▸ **ARBEITSAUFTRAG 1**: Sammle aus der Liste alle Zeilen, in denen das Wort „orientation“ vorkommt. Achte dabei auf Groß- und Kleinschreibung.

▸ **VORLIEGENDER TEXT**:
>>>>>

Für eine zweite, eine dritte Schulreform

Landauf, landab spricht man im Bildungswesen von Reformen. Die eine Schule soll die andere ablösen, ein System das andere ersetze. Wird aus dem Kindergarten und der Unterstufe eine Basisstufe? Lernen die Kinder Frühenglisch, Frühfranzösisch oder gar Frühdeutsch? Haben wir eine zwei- oder dreigliedrige Oberstufe? Wie gehen Berufsvorbereitung und Gymnasialvorbereitung an der Oberstufe zusammen? Stehen die Dorfschulen verstärkt unter Gemeinde- oder Kantonshoheit? Wird es vermehrt Niveauklassen geben? Welches Maturitätsreglement gilt künftig? Ist die Schule integrativ oder separierend und spezialisierend? Usw. Usf.

<<<<<

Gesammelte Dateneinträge

>>>>>

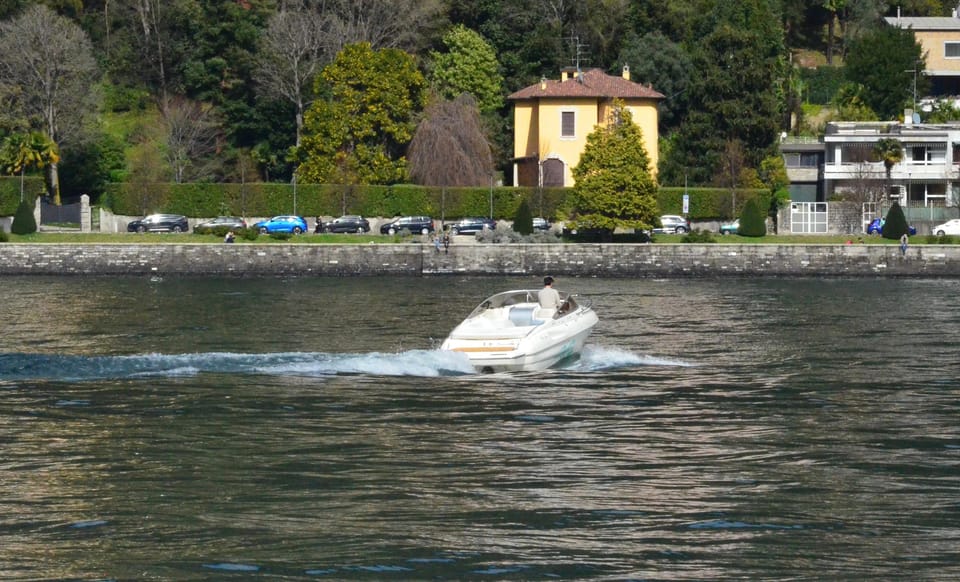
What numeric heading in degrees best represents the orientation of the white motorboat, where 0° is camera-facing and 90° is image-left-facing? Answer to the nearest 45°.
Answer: approximately 225°
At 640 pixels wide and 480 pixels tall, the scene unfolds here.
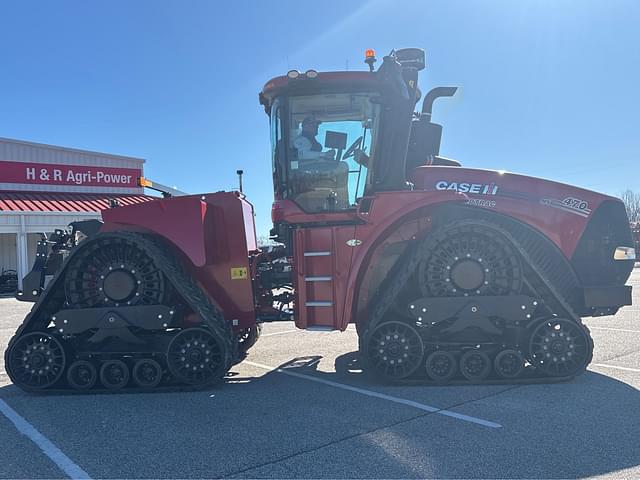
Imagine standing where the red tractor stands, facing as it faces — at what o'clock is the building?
The building is roughly at 8 o'clock from the red tractor.

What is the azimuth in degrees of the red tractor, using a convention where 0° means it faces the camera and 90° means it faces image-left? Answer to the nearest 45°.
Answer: approximately 270°
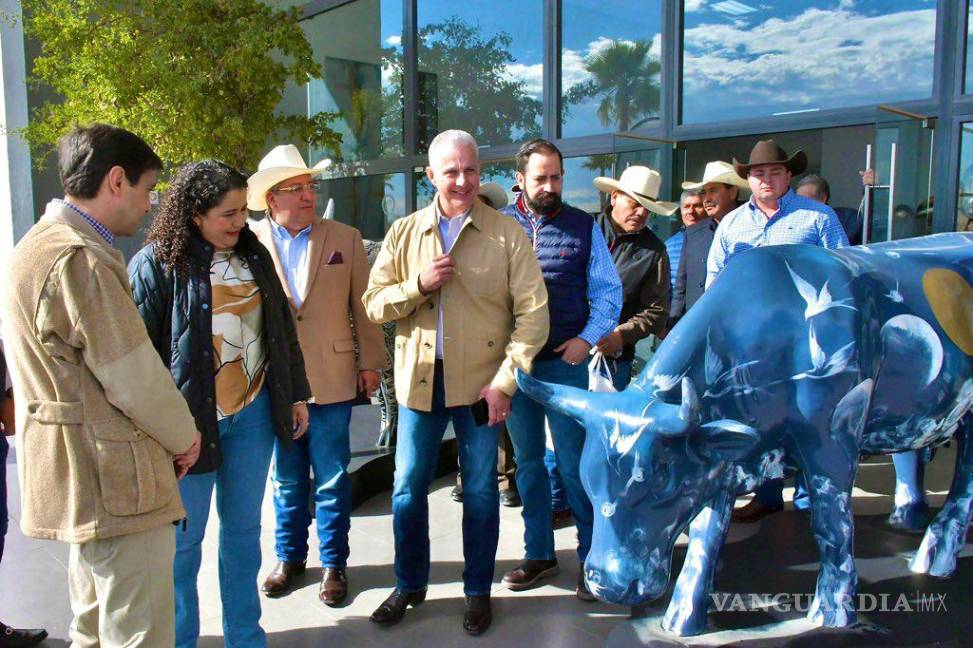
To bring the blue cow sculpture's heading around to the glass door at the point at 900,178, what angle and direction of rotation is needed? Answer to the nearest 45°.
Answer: approximately 135° to its right

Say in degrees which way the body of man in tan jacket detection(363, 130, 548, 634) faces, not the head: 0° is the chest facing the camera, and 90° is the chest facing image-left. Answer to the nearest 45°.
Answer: approximately 0°

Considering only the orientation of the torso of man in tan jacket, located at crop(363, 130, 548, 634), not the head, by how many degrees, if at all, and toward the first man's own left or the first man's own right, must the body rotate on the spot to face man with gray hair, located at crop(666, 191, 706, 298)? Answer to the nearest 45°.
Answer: approximately 135° to the first man's own left

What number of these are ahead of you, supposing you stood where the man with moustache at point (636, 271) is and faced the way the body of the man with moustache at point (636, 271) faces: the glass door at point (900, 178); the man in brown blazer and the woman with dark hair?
2

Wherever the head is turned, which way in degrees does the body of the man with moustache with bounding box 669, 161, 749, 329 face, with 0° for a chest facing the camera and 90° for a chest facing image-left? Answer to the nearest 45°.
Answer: approximately 45°

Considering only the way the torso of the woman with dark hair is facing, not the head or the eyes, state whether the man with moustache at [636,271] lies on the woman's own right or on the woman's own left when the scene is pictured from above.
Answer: on the woman's own left
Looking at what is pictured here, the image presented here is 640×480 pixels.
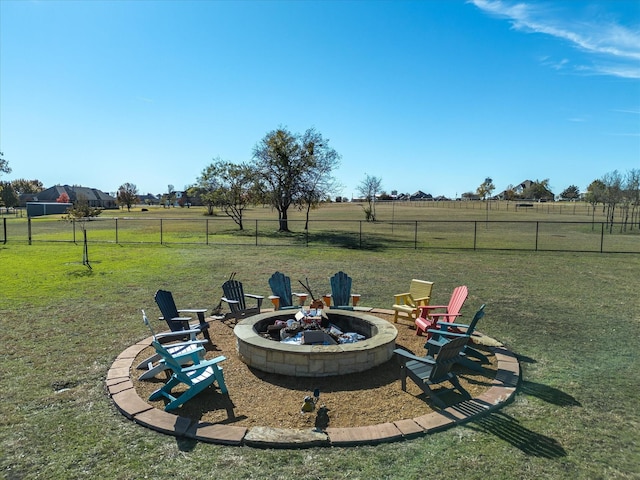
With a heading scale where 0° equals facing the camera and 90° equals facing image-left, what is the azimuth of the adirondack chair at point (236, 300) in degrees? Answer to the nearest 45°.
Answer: approximately 315°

<<<<<

▸ **ARBEITSAUFTRAG 2**: Wovon spricht man laut dem Text über die Schulreform landauf, landab im Bildungswesen?

▸ **ANTWORTFELD 1**:
What numeric heading in degrees best represents the orientation of the white motorboat, where 0° is camera-facing and 90° is image-left-facing? Answer to the nearest 45°.
Considering only the orientation of the torso of man in tan jacket, located at crop(363, 130, 548, 634), not the head, by how many degrees, if at all, and toward the first man's own left or the first man's own right, must the body rotate on the spot to face man with gray hair, located at crop(666, 191, 706, 298)? Answer to the nearest 45°.

▸ **ANTWORTFELD 2**: Von Reformen.